_WHAT YOU WILL DO_
Give back, unchanged, the lines from the one containing "211 69 1.56" to the end of the listing, inclusive of both.

_RECORDS SUPPLIED_
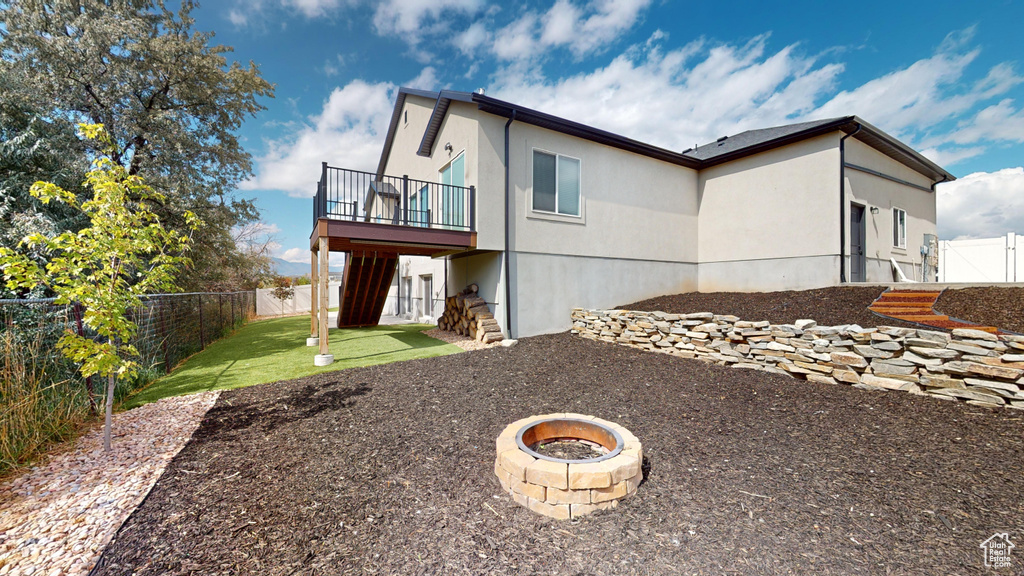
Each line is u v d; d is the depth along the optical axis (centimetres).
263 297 1972
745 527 206
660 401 419
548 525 213
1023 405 344
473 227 752
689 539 198
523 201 795
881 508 220
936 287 658
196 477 273
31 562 188
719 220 1042
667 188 1027
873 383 425
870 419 352
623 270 945
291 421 379
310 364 623
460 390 469
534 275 809
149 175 949
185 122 1113
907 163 1041
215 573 180
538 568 181
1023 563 173
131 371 337
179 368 619
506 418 380
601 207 909
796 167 882
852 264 872
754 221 962
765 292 927
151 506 237
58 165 782
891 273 979
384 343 823
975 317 519
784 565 177
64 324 410
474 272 897
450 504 235
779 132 1053
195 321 787
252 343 883
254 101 1231
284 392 472
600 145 909
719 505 227
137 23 969
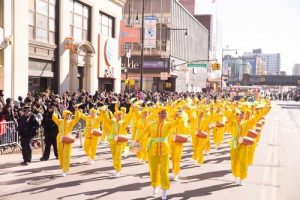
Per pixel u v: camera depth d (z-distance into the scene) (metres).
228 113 10.33
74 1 26.25
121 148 10.65
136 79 58.34
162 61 57.47
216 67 48.75
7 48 18.62
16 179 10.12
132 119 12.88
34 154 13.62
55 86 24.12
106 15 31.92
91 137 12.20
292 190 9.61
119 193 9.02
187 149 15.98
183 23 68.88
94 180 10.22
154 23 37.97
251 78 141.75
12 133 13.83
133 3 59.84
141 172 11.28
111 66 32.06
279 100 103.50
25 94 20.17
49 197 8.60
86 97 17.50
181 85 66.38
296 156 14.64
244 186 9.93
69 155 10.61
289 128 26.53
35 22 21.78
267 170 11.97
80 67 27.80
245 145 9.90
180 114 10.23
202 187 9.77
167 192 9.21
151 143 8.59
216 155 14.72
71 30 26.11
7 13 18.56
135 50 58.19
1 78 18.25
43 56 22.50
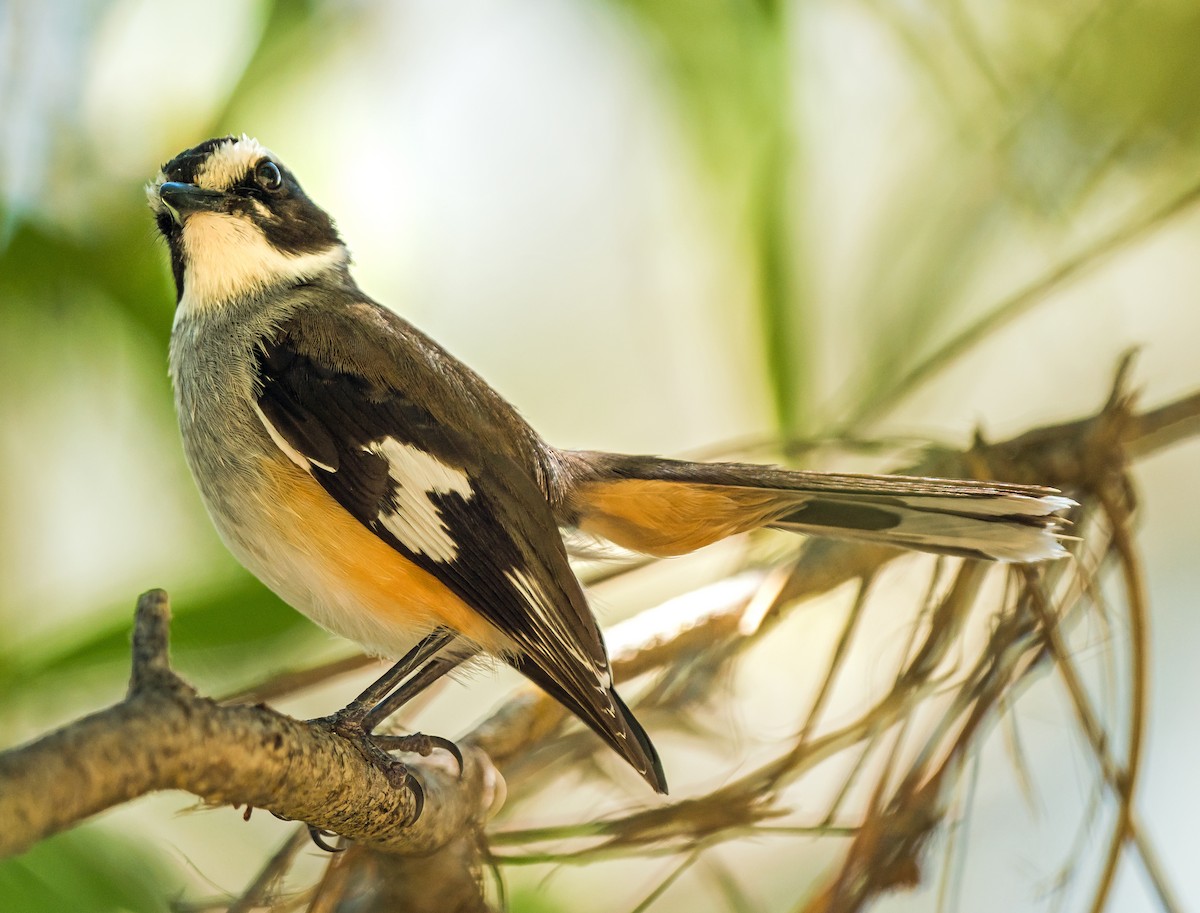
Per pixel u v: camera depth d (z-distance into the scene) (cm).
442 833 645
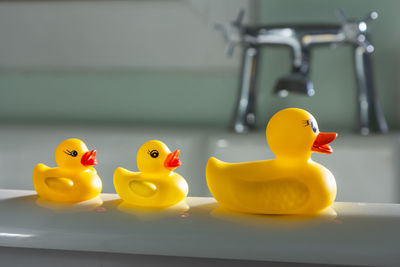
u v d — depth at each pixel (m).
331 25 1.23
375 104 1.33
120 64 1.60
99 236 0.44
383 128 1.33
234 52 1.52
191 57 1.55
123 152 1.27
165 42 1.55
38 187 0.52
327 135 0.48
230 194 0.48
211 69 1.56
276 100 1.52
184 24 1.52
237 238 0.43
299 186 0.47
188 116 1.59
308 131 0.48
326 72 1.48
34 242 0.45
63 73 1.65
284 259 0.42
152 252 0.44
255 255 0.43
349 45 1.43
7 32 1.62
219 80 1.56
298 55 1.25
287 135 0.48
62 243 0.45
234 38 1.27
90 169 0.53
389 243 0.42
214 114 1.58
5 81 1.67
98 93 1.64
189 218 0.46
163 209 0.48
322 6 1.46
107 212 0.48
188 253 0.43
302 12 1.47
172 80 1.59
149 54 1.57
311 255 0.42
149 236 0.44
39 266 0.46
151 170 0.50
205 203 0.50
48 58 1.63
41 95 1.67
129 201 0.50
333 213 0.47
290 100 1.51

_THE COMPLETED TASK_
211 69 1.56
276 100 1.52
184 24 1.52
237 238 0.43
299 186 0.47
188 116 1.59
308 131 0.48
326 72 1.48
34 242 0.45
63 73 1.65
284 259 0.42
152 252 0.44
255 255 0.43
349 45 1.43
7 32 1.62
219 80 1.56
298 55 1.25
287 135 0.48
62 243 0.45
234 38 1.27
90 169 0.53
389 243 0.42
214 114 1.58
5 81 1.67
98 93 1.64
189 218 0.46
163 209 0.48
322 6 1.46
107 212 0.48
188 253 0.43
302 12 1.47
172 80 1.59
149 54 1.57
311 255 0.42
149 236 0.44
39 266 0.46
151 170 0.50
205 203 0.50
48 58 1.63
41 95 1.67
129 201 0.50
333 213 0.47
290 100 1.51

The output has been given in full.